Afetler sadece binaları yıkmıyor. İnsanları da içten içe sarsıyor. Kalbinde acı taşıyan birini gözle göremezsiniz ama o yıkım, bazen bir ömür devam eder. Böyle dönemlerde en savunmasız olduğumuz anda, sessizce hayatımıza sızan başka bir tehlike var: bağımlılık. İşte tam da bu yüzden, geçtiğimiz günlerde Eskişehir’de yapılan toplantı, sadece bir proje açılışı değil; toplumun geleceğini ilgilendiren hayati bir adımdı.
Aile ve Sosyal Hizmetler İl Müdürlüğü’nün koordinasyonunda hayata geçirilen, Türkiye Ulusal Ajansı destekli “Kriz ve Afet Zamanlarında Bağımlılıkla Mücadelede Kamu-STK İş Birliği” projesi, tam da bu noktaya parmak basıyor. Açılışta konuşan Eskişehir Valisi Hüseyin Aksoy’un sözleri dikkat çekiciydi: “Afet veya kriz durumlarında bireyler daha kırılgan hale gelmekte ve bu süreçte bağımlılıkla mücadele çalışmaları daha fazla özen gerektirmektedir.” Evet, acının pençesindeki insan, kaçış yolları arıyor. Bu bazen madde oluyor, bazen ekran ışığında oynanan kumar oluyor. Ne yazık ki herkesin cebinde artık bir kumarhane taşıdığı bu dönemde, mesele her zamankinden daha karmaşık.
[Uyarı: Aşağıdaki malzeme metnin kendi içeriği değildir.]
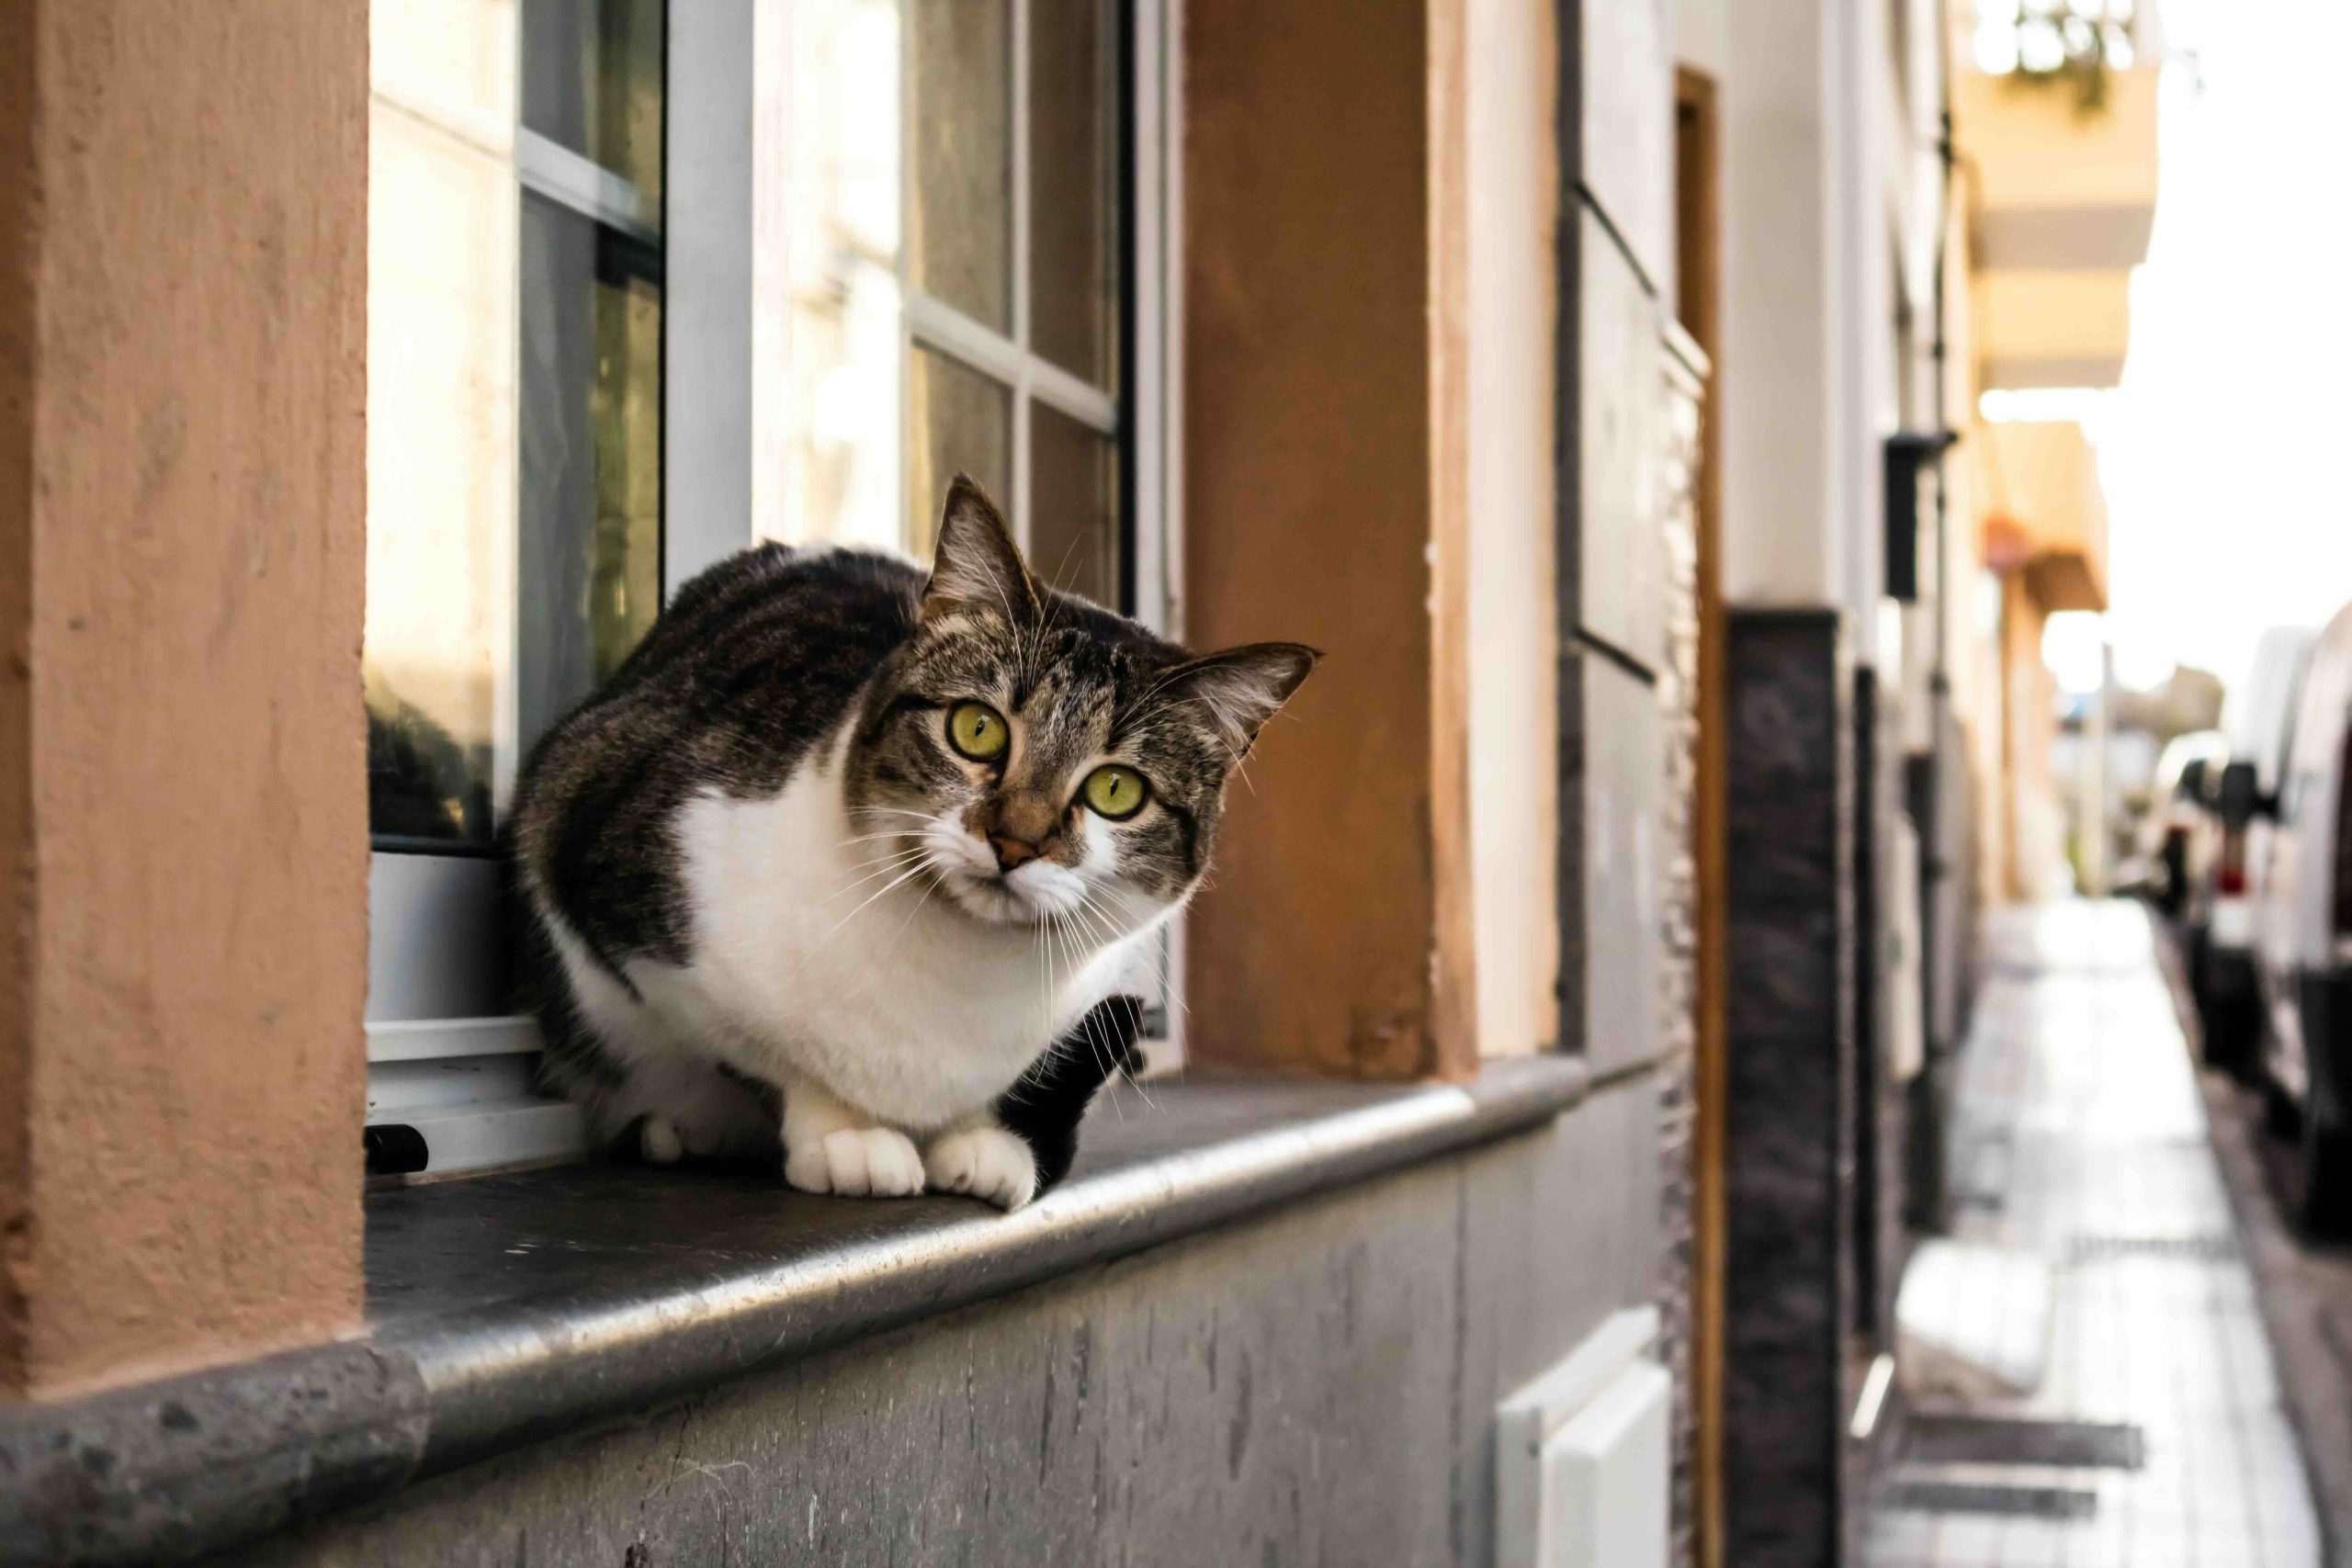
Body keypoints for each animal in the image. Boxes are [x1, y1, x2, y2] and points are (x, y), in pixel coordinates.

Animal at [513, 479, 1317, 1213]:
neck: (959, 980)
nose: (1014, 841)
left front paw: (986, 1142)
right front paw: (844, 1133)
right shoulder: (614, 859)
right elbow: (758, 1052)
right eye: (977, 728)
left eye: (1116, 790)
Sayın Aksoy’un da vurguladığı gibi, bu mücadele sadece devlet kurumlarının değil, tüm toplumun ortak sorumluluğu. Özellikle kadınlara yönelik yürütülen bilinçlendirme çalışmaları, bu konuda atılan doğru adımlardan biri. Çünkü bağımlılık sadece bireyi yıkmıyor; ailesini, çevresini, toplumun tüm yapısını da çökertiyor.
Toplantıda bir diğer önemli konuşmayı ise AK Parti Eskişehir Milletvekili Prof. Dr. Ayşen Gürcan yaptı. Gürcan, “Bağımlılık, yalnızca bireyi değil bir milleti topyekun felakete sürükleyebilir” diyerek konunun ciddiyetini bir kez daha gözler önüne serdi. Kriz dönemlerinde gençlerin boşlukta kaldığını, çaresizlik içinde bağımlılığa yöneldiğini belirtti. Bu, göz ardı edilecek bir uyarı değil. Özellikle 6 Şubat depremlerinden sonra, gençlerin yaşadığı travmaların birçok farklı yolla dışa vurduğunu hepimiz gördük.
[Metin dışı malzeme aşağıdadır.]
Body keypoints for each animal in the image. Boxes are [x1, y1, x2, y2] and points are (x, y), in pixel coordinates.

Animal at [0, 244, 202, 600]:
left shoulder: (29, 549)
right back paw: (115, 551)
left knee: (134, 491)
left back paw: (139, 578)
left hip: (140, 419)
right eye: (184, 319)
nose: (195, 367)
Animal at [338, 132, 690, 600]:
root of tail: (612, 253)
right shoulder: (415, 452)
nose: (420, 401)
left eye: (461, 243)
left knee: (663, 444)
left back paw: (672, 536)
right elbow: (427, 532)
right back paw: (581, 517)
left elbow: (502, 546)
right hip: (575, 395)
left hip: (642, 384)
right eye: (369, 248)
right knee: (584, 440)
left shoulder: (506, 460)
Geçtiğimiz günlerde bir uzman, yasal olmayan online bahis sitelerine dikkat çekti ve ortaokul çağında kumar bağımlılığı olan danışanları olduğunu söyledi. Yasal olmayan bahis siteleri bir tık uzağımızda. Denetimler yetersiz. Ulaşmak bu kadar kolayken, mücadele de bir o kadar zorlaşıyor. Bu yüzden denetim mekanizmalarının güçlendirilmesi artık bir tercih değil, zorunluluk.
Eğitim, bu noktada elimizdeki en güçlü araç. Gençlerimizi bağımlılıktan korumak istiyorsak, onları yalnızca maddeye karşı değil, boşluğa ve umutsuzluğa karşı da donatmalıyız. Çünkü bağımlılığın temelinde çoğu zaman yalnızlık, değersizlik hissi ve bir çıkışsızlık hali yatıyor.
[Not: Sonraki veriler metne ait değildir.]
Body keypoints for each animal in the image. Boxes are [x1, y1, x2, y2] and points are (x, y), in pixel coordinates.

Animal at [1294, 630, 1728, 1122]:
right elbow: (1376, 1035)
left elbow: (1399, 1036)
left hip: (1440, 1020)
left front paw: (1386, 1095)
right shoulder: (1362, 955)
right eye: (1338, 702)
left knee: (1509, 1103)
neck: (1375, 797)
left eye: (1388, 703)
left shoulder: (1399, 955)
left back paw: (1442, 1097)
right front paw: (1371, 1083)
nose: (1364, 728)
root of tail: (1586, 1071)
Proje kapsamında Hırvatistan ve Kuzey Makedonya’nın deneyimlerinden faydalanılması, uluslararası boyutta güçlü bir iş birliğinin kapısını aralıyor. Bu iş birliği sadece bilgi paylaşımı değil, aynı zamanda ortak bir toplumsal bilinç inşası anlamına geliyor.
Bugün atılan bu adım, yarınlarımız için bir umut ışığı olabilir. Yeter ki bu mücadelede samimi olalım. Yeter ki sadece konuşmakla kalmayıp sahada da var olalım. Çünkü bağımlılıkla mücadele, bir gün değil, her gün verilmesi gereken bir savaş.
Ve unutmayalım; bağımlılıkla savaşmak, yalnızca bireyin değil, bir toplumun kendini yeniden ayağa kaldırma mücadelesidir.